Editoriaux - Histoire - Souvenir 14-18 - Sport - 8 août 2016

9 août 1916 : le ballon « Jack » face aux Allemands

L’histoire est relatée dans Le Petit Journal du 9 août : « Bravoure anglaise – Le triomphe de “Jack” – Comment un ballon de football amena la destruction d’un bataillon de la garde prussienne. » En réalité, il s’est écoulé plus d’un mois entre les faits et leur médiatisation dans ce journal. La scène se déroule à Montauban-de-Picardie.

Un jeune officier britannique courageux, le capitaine Wilfred Nevill (1894-1916), va lancer son unité à l’assaut des lignes allemandes. Il revient de permission et, pour amuser ses soldats, il a rapporté d’Angleterre deux ballons de football. Ce sport est déjà très prisé outre-Manche, au point qu’en décembre 1914, le War Office a procédé à la constitution d’un bataillon de footballeurs, le 17th Service Battalion of the Middlesex Regiment, qui comprend 1.350 soldats tous adeptes du ballon rond. Les règles d’un match sont même adaptées au contexte de la guerre. Le journal régimentaire Fall In précise que la durée des matchs est de deux fois vingt minutes.

Lors de l’offensive du 1er juillet, le capitaine Wilfred Nevill s’inspire de l’attaque-ballon pratiquée la première fois par Franck Edwards, chasseur à pied au 1st Battallion London Irish Rifles en septembre 1915. À la tête d’une compagnie du 8th Battalion East Surrey Regiment (surnommé « Bataillon de Fer »), il doit conduire ses hommes au baptême du feu. Il faut les motiver. Par l’intermédiaire du ballon de football, le Capt. Nevill demande à ses hommes de s’engager dans la bataille comme sur un terrain de football. « Tout à coup, nous voyons apparaître notre officier, le captain Nevill… », indique Le Petit Journal, qui rapporte le témoignage d’un soldat. « Il tenait sous son bras un ballon, le même qui servait sur l’arrière à nous entretenir les muscles : “Voici Jack”, nous dit-il (c’est ainsi que nous avions baptisé le ballon). “Jurez de le suivre partout où il ira”. Nous jurons tous.

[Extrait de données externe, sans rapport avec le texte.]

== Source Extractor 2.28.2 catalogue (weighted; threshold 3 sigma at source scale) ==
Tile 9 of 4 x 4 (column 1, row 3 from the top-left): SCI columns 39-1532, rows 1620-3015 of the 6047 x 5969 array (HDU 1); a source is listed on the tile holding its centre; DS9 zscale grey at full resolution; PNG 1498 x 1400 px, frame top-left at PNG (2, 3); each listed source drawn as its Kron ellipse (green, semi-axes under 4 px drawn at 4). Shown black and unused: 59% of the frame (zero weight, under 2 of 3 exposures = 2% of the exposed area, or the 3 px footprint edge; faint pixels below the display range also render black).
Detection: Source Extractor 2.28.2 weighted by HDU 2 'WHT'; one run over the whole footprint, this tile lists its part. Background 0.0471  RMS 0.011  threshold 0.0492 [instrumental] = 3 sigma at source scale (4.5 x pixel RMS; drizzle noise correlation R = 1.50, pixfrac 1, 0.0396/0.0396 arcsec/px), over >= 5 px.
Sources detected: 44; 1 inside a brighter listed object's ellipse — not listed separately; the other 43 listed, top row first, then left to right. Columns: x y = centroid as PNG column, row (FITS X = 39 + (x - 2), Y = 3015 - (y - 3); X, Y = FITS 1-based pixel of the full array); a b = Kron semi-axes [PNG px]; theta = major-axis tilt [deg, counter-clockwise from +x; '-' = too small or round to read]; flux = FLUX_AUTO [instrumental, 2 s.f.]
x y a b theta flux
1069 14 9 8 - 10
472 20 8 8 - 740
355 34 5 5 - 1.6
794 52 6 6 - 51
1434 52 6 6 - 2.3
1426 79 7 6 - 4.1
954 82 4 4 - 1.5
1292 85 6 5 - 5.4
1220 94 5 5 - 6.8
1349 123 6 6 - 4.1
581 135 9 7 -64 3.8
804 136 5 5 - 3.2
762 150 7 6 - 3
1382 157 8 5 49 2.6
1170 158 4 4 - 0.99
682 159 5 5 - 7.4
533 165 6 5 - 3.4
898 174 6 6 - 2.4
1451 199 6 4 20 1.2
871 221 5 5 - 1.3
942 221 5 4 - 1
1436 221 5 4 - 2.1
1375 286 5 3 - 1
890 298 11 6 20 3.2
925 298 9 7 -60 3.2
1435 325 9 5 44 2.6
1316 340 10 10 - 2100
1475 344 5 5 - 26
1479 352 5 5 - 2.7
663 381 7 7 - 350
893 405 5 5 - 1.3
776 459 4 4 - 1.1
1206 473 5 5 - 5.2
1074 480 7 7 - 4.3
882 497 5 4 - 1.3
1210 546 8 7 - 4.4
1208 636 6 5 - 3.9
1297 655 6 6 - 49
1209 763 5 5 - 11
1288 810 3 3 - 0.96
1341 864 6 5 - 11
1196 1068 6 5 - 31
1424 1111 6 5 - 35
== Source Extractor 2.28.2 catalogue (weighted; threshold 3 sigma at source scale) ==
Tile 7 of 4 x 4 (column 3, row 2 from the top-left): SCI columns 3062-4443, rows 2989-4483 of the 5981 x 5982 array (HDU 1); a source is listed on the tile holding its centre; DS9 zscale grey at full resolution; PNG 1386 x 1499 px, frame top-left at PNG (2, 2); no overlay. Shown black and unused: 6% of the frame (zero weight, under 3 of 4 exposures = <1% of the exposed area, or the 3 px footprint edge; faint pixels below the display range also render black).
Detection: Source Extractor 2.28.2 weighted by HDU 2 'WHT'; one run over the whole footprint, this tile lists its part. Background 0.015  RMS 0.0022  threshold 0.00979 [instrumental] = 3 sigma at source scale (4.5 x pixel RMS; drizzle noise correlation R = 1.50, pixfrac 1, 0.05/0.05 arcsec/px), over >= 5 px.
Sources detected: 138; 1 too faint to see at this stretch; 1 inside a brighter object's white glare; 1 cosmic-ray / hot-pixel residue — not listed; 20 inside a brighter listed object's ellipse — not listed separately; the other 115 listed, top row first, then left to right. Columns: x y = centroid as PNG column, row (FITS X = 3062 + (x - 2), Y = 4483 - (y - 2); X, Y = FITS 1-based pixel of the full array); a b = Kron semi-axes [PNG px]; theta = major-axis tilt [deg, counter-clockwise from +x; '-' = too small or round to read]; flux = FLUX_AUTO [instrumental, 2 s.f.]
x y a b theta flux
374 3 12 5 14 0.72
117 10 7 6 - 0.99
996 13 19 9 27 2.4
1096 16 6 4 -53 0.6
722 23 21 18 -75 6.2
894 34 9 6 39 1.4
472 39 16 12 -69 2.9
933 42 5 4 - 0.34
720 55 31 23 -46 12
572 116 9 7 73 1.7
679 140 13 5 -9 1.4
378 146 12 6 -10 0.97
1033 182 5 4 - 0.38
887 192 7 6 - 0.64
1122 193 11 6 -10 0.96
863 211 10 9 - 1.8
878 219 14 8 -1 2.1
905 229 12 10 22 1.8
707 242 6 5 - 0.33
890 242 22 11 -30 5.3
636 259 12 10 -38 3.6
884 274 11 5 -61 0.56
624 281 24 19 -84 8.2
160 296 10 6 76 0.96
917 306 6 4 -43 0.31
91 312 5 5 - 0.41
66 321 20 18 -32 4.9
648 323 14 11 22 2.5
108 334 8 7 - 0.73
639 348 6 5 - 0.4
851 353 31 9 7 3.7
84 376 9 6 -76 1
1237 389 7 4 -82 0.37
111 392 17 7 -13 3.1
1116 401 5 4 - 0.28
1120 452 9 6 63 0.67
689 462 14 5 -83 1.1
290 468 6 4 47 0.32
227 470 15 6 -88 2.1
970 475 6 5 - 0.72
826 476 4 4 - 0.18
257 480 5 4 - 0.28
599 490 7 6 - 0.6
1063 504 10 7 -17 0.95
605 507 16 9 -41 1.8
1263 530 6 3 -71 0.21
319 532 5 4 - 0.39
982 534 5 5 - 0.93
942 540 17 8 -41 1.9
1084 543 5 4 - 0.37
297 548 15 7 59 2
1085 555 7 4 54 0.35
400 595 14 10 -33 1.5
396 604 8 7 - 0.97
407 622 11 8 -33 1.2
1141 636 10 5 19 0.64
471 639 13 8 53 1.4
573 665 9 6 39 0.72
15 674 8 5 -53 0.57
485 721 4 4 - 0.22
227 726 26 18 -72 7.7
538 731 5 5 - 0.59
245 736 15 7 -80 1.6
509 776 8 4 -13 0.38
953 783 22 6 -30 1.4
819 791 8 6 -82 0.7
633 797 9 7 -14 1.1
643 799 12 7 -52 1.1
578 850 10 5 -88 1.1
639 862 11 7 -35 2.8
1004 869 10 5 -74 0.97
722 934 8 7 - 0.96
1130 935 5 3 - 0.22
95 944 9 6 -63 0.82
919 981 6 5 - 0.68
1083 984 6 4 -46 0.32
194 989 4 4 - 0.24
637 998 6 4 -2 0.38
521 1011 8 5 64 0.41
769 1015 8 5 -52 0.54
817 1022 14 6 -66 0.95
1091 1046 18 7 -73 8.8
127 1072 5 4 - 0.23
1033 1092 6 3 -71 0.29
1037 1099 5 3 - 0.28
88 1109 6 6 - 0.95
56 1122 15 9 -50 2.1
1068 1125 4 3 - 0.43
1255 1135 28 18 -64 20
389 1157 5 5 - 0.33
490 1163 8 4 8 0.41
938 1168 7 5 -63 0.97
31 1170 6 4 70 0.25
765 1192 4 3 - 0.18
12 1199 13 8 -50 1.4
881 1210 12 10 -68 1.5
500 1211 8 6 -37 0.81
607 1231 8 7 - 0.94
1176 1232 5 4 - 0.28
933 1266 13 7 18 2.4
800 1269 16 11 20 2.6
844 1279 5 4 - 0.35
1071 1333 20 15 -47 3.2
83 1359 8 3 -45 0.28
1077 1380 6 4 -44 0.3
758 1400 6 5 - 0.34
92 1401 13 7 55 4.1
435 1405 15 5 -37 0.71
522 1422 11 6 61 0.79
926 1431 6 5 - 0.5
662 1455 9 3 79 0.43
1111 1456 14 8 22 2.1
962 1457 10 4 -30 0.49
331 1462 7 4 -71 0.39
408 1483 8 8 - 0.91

Le captain sort vivement de la tranchée, lance un formidable coup de pied […] et s’écrie : “En avant ! Là-bas, le but”. Et du doigt, il nous désigne les retranchements allemands. » C’est un bataillon de la garde prussienne. Wilfred Nevill promet à ses hommes que la première section qui parviendra à marquer un but dans la tranchée ennemie se verra récompensée (le prix est d’une livre, dit-on).

Mais les Allemands ripostent. Les hommes tombent et ceux qui restent poussent le ballon vers les tranchées adverses. “Jack” finit par arriver le premier chez les « Boches ». « […] À un moment […], un grand officier allemand […] a essayé de renvoyer “Jack” dans les lignes, mais Jack, entêté comme un ballon anglais, est vite revenu dans la tranchée après un joli massacre… », rapporte le soldat rescapé qui a perdu une jambe dans l’assaut. Le capitaine Nevill a eu moins de chance. Comme des milliers d’autres ce 1er juillet, il a perdu la vie. Il allait avoir 22 ans. En 2015, le musée de Manchester a offert au musée Somme 1916, à Albert, deux répliques de ces ballons.